▶ [Ausgewählter Auszug]
______________________________

Die Elogen kommen nicht selbstverständlich. Zeuges Karriere stand vor nicht allzu langer Zeit vor dem Abbruch. Dem 1,79 Meter großen Berliner war die Disziplin für den Leistungssport abhandengekommen. Regelmäßiges Übergewicht bis zu 20 Kilo und fehlende Lust wurden zum Ärgernis. „Ich wäre beinahe Türsteher oder Taxifahrer geworden“, gesteht Zeuge. Es folgte der letzte Versuch: Trainerwechsel. Zeuge trennte sich von Karsten Röwer. Seither wird er von Halbschwergewichts-Weltmeister Jürgen Brähmer in Schwerin betreut. Ihm zur Seite steht Conny Mittermeier.

„Im Januar kam er desolat zu mir“, berichtet Brähmer. „Wir haben ein Bombentraining. Es läuft so, wie ich mir das vorstelle.“ Sollte Zeuge sich den Gürtel schnappen, gebe es ein Novum im Preisboxen: Ein aktiver Weltmeister führt einen anderen Boxer ebenfalls zum WM-Titel. „Der Rekord ist mir egal. Ich kann auch einer alten Frau zehnmal über die Straße helfen. Dann habe ich auch einen Rekord“, sagt Brähmer.

______________________________

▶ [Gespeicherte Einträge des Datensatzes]
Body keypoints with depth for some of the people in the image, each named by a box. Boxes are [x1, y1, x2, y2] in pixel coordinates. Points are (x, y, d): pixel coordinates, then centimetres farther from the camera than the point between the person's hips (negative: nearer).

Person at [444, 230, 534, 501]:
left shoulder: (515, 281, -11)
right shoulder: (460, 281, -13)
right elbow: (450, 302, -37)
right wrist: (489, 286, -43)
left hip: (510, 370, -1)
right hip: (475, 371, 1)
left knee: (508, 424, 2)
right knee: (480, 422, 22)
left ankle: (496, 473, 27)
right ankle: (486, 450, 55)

______________________________

▶ [Worum es geht]
Schreib aus dem Text über Zeuges Trainerwechsel den Abschnitt von „Die Elogen kommen“ bis „steht Conny Mittermeier.“ wortgetreu ab.

▶ [Ergebnis der Übung]
Die Elogen kommen nicht selbstverständlich. Zeuges Karriere stand vor nicht allzu langer Zeit vor dem Abbruch. Dem 1,79 Meter großen Berliner war die Disziplin für den Leistungssport abhandengekommen. Regelmäßiges Übergewicht bis zu 20 Kilo und fehlende Lust wurden zum Ärgernis. „Ich wäre beinahe Türsteher oder Taxifahrer geworden“, gesteht Zeuge. Es folgte der letzte Versuch: Trainerwechsel. Zeuge trennte sich von Karsten Röwer. Seither wird er von Halbschwergewichts-Weltmeister Jürgen Brähmer in Schwerin betreut. Ihm zur Seite steht Conny Mittermeier.